In a freezeout, this same call is a leak for most players. You are 100 BB deep in the first hour against a field where post-flop edges decide most pots later. A coin-flip that puts your tournament life on the line trades a real future edge for a chip-EV breakeven. Folding is fine here. Save the flip for a spot where you have more equity, or where the stacks are shallow enough that the flip is forced.

This is not “play scared.” It is recognizing that tournament life has value the chip count does not show.

Common mistakes

1) Treating the early levels like a re-entry event

Re-entry math says “if you bust, ask whether the spot is still worth re-buying into.” Freezeout math has no such question, because there is no re-buy. Players who learn online in re-entry pools and step into a live freezeout often gamble too freely in the first three levels and then wonder why their tournament cashes are inconsistent.

2) Refusing to fold AK pre-flop

A♠ K♠ is the most-overplayed hand in tournament poker. It plays well, but it is not a hand you should commit 100 BB with against a tight three-bet shove from an early-position regular. In a freezeout, the cost of being wrong is the entire tournament. Fold and look for a better spot.

3) Ignoring ICM on the bubble

Once the money is in sight, calling ranges should tighten. Players who think “a chip is a chip” call off marginal hands, bust on the bubble, and turn a min-cash into a zero. The right reaction to ICM pressure is to fold tighter when called, then steal more when stealing.

4) Over-folding at the bubble of a flat-payout structure

ICM cuts both ways. In a tournament with very small pay jumps near the money, the survival premium is smaller than players assume, and ultra-tight bubble play wastes the chip-accumulation window. Read the payout structure before deciding how tight to play.

FAQ

Are all WSOP events freezeouts?

The WSOP Main Event is a true freezeout: one buy-in, no re-entries. Many other WSOP events are re-entry tournaments with a window of one or two re-entries during the first day, after which the field freezes. Read the event’s structure sheet before you sit down. If the structure does not say “freezeout” explicitly, look for a “re-entry” or “rebuy” line and the period during which it is allowed.

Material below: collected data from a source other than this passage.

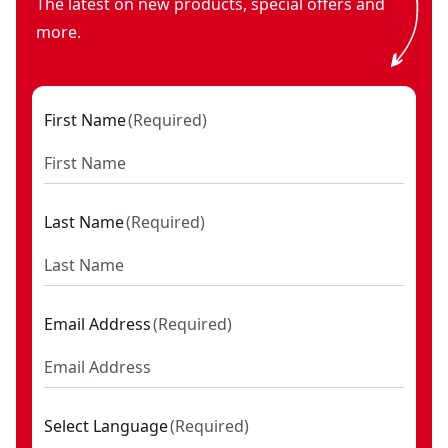
The latest on new products, special offers and
more.
First Name
(
Required
)
Last Name
(
Required
)
Email Address
(
Required
)
Select Language
(
Required
)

Can you re-enter a freezeout if you bust?

No. A freezeout by definition allows one buy-in per player; once you are eliminated, your participation in that event is over. If the event allows you to buy back in, it is not a freezeout, regardless of what the marketing copy calls it.

How does freezeout strategy differ from a sit-and-go?

A single-table sit-and-go is a small freezeout: one buy-in, no re-entries, top three or so paid. The strategic difference is mostly stack depth and pace. Sit-and-gos start shallow, reach the money fast, and spend most of the event in shove-fold territory. Multi-table freezeouts start deep, reward patience early, and only pivot to push-fold strategy at the end. Same format, different rhythm.